# dont give up



## mbm1984 (Nov 19, 2015)

Hi,
My wife and I are currently separated, about to finish our first month of separation. I am not going to go into detail of our issues but she is the one who wanted this separation. I just want to send out a word of encouragement. TRUST IN GOD…FULLY! If you fully trust in God, that is the only way that you will get through this. Trust in Gods will for your life. He will bless you if you follow his will. Just like any other parent he knows best for his children. Believe fully in him and the miracles that he can do. Do not turn to the bottle or to other sins of the world. Take this time to seek him, bury yourself into the word of Christ, and grow closer to him than you ever have before. PRAY, PRAY, PRAY. Also listen to God, for me I locked myself in a closet with no distractions and he spoke to me. He used a dream, I didn’t believe it at first but he verified it the next day in a sermon I was listening to. It took me a long time to hear God because I would not fully trust in him. He has showed me how this separation is going to play out if I just trust in him and listen to him. I know that its hard to believe that a simple man like me had God speak to him in a dream like he did in the bible but it is true. He is giving me the strength the carry on. He is teaching me through this storm and I thank God for the storm. He is making me a better man. A better father for my children, a better spouse for my wife, but most of all a better Christian. God has big plans for each of us, all we have to do is listen and trust him. Sometimes he has to crumble the world around you to get your attention, but his plan is perfect. Trust in his plan, his timing, and give it all to God. Last thing and this is important…don’t listen to the world. Believe in God and if it is his plan your marriage can be restored. God is a mountain mover and he can fix your marriage. Don’t give up and trust in the Lord.
Brandon


----------



## NoMoreTears4me (Oct 21, 2015)

I , like you, did the same. I was on my knees every night praying and begging God to heal my marriage. Every day. The sermon we got that Sunday was about the women submit to the man. I thought it was a sign. Then the next day the devotional for the day was. Thou shall not commit adultry. That day was my birthday as well.

His answer was no. She left anyway and we are now divorced. 

I prayed even harder for answers why. Why was I not good enough. Certainly God could heal my marriage.

Then I found out she was cheating. God told me no because he knew m marriage could not be restored.
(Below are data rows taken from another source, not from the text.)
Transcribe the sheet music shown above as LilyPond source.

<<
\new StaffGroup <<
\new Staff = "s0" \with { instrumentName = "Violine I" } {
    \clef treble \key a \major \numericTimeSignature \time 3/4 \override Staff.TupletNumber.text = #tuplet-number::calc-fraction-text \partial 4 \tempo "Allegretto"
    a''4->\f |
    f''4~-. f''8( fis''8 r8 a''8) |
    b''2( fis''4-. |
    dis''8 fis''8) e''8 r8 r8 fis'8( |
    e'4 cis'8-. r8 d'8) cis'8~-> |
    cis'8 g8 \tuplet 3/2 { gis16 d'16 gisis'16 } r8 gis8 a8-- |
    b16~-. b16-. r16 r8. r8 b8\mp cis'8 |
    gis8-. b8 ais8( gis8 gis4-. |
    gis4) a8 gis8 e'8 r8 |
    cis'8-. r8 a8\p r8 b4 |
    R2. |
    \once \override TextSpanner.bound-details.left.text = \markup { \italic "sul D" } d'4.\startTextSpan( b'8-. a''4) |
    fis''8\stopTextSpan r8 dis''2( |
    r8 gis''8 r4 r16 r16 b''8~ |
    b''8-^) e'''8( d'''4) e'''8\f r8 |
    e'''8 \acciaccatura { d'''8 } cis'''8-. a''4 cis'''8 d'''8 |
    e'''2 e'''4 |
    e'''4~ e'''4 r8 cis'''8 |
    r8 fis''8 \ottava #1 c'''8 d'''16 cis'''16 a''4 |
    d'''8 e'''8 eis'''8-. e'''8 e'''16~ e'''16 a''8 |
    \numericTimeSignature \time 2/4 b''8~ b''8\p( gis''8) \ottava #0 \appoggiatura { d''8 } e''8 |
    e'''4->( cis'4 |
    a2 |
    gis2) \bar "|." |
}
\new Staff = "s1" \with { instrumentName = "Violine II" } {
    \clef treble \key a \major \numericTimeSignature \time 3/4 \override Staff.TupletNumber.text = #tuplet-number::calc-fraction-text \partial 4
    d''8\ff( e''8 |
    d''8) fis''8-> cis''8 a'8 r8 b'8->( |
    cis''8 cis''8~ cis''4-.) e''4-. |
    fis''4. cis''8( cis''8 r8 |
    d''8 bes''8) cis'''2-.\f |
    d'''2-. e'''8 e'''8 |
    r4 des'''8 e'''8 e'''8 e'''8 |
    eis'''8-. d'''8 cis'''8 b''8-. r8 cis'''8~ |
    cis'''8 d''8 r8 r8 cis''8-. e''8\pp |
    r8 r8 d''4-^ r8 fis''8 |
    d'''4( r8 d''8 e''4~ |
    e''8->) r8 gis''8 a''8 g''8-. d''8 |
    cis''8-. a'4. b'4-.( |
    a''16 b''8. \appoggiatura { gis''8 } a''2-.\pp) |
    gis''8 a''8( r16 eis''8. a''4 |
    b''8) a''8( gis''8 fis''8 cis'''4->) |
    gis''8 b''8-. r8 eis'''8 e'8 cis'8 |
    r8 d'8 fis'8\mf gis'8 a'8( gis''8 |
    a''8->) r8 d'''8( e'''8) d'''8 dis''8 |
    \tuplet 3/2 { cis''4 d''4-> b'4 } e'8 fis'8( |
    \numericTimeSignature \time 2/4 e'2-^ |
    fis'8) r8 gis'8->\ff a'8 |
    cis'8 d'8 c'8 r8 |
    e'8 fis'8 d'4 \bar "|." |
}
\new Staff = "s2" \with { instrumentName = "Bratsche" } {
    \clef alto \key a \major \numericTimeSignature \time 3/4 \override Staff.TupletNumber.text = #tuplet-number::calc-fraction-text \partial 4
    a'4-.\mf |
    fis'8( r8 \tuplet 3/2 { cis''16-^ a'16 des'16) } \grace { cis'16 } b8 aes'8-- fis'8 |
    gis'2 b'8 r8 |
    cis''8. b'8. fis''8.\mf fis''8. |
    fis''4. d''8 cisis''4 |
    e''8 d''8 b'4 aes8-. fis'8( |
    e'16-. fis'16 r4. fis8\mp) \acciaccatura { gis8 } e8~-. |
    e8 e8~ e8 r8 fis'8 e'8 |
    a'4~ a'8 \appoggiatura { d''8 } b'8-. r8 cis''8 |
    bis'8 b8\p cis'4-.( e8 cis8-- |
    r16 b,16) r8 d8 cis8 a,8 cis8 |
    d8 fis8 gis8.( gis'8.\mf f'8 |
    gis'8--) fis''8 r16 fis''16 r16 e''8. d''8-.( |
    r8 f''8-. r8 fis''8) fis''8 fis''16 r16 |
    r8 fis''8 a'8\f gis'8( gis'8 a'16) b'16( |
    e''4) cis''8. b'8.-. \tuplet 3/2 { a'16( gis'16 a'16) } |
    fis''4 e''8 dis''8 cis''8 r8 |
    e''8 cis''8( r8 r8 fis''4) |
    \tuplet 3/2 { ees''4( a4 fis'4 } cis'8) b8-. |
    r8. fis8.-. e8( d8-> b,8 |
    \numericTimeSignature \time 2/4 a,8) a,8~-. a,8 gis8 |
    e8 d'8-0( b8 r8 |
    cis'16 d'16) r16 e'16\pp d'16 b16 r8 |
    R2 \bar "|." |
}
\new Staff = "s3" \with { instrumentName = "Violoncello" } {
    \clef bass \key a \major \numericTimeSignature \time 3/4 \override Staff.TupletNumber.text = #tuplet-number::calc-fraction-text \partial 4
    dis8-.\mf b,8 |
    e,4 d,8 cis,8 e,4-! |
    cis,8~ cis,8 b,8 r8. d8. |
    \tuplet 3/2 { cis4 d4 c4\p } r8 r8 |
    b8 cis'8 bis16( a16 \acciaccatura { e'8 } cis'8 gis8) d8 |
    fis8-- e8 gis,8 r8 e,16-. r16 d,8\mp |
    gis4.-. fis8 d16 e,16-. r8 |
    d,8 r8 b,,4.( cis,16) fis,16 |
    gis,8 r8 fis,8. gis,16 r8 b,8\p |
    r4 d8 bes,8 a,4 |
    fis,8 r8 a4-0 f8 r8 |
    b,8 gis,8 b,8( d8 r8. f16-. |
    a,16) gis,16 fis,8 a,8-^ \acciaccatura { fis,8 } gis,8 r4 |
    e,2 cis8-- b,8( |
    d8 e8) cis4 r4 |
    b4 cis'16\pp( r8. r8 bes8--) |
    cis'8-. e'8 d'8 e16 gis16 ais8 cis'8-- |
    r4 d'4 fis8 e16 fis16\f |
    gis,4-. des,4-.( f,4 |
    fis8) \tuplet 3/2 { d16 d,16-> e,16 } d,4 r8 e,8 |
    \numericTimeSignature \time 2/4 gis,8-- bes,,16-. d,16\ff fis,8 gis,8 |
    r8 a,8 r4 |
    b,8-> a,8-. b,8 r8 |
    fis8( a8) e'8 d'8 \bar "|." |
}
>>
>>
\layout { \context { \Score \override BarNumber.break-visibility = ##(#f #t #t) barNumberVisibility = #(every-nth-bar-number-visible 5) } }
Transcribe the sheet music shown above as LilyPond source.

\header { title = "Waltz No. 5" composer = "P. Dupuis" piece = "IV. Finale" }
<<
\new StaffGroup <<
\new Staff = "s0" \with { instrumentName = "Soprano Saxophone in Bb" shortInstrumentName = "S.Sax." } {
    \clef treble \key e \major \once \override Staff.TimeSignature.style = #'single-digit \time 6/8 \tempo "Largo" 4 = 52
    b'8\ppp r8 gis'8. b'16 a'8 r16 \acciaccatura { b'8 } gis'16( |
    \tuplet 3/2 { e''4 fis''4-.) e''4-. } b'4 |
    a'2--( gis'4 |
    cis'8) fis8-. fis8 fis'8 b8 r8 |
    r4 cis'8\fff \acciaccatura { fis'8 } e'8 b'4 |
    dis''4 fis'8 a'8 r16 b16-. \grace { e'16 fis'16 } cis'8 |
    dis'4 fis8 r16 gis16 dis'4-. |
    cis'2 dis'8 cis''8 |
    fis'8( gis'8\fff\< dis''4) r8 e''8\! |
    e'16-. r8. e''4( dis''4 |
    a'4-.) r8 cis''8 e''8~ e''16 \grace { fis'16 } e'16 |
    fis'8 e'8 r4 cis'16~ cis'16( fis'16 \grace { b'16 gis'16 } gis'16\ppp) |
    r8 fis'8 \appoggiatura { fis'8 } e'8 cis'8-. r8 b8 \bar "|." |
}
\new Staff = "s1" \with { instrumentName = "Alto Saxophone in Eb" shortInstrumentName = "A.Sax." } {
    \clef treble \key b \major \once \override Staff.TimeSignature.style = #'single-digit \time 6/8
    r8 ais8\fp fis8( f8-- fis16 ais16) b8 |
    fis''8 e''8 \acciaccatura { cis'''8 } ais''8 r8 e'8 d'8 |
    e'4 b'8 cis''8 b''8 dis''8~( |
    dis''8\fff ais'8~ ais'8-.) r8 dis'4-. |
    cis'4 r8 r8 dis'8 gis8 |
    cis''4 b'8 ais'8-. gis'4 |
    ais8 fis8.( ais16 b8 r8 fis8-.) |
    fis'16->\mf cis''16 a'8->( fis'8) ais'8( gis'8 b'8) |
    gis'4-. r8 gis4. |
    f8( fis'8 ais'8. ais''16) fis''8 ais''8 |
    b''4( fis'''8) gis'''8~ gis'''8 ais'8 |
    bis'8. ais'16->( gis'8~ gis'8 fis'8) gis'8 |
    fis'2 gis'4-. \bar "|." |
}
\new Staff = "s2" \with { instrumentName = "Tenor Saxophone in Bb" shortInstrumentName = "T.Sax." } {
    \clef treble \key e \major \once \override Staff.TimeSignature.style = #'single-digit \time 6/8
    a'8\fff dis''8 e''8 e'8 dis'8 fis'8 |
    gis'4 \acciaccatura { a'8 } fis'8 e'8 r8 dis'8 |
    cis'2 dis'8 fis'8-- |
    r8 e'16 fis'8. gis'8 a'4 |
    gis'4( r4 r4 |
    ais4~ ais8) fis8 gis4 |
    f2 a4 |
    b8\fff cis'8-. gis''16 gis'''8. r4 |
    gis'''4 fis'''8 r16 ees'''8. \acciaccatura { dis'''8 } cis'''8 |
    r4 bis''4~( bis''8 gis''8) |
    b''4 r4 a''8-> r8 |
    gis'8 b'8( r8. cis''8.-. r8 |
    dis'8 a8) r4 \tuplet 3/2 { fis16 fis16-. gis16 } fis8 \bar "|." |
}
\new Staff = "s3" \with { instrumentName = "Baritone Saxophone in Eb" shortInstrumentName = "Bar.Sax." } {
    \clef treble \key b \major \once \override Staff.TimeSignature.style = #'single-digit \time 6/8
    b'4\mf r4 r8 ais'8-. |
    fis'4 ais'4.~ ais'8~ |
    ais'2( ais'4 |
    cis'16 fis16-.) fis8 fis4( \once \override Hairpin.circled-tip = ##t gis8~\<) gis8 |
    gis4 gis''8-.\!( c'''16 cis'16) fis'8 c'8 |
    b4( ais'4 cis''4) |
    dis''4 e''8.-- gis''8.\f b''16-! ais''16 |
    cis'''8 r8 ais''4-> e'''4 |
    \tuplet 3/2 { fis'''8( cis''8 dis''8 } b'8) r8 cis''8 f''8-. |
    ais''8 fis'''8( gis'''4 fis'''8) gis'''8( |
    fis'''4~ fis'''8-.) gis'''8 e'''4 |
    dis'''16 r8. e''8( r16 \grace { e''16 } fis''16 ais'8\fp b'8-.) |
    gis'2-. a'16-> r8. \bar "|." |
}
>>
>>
Just prepare yourself the answer could be no


----------



## Dude007 (Jun 22, 2015)

I'm no God, I'm only a dude put here by God. He gives everyone free will including your wife. She may have gone bonkers. If so, you may have to let her go but there are literally billions more of them on the planet. Take care! Dude
_Posted via Mobile Device_


----------



## NoMoreTears4me (Oct 21, 2015)

Dude007 said:


> I'm no God, I'm only a dude put here by God. He gives everyone free will including your wife. She may have gone bonkers. If so, you may have to let her go but there are literally billions more of them on the planet. Take care! Dude
> _Posted via Mobile Device_


Hey dude send me one of those billions please. One with a soul and morals would be nice.


----------



## plomito (Apr 7, 2015)

all I can say is like other have mentioned, God does have a plan for each of us. Sometimes we try so hard to fix things, but when we put everything in his hands, he show us the way. In my case, after I left everything in his will, he showed me why I needed to stop knocking on a door that is not meant for me to open.


----------



## Dude007 (Jun 22, 2015)

NoMoreTears4me said:


> Hey dude send me one of those billions please. One with a soul and morals would be nice.


Trust me, you will meet the woman of your dreams and start anew in just a few years. And then you'll say "Damn that DUDE knew some sheet didn't he??!!" Try out the new Shiner Holiday Cheer!! Its awesome!!! DUDE


----------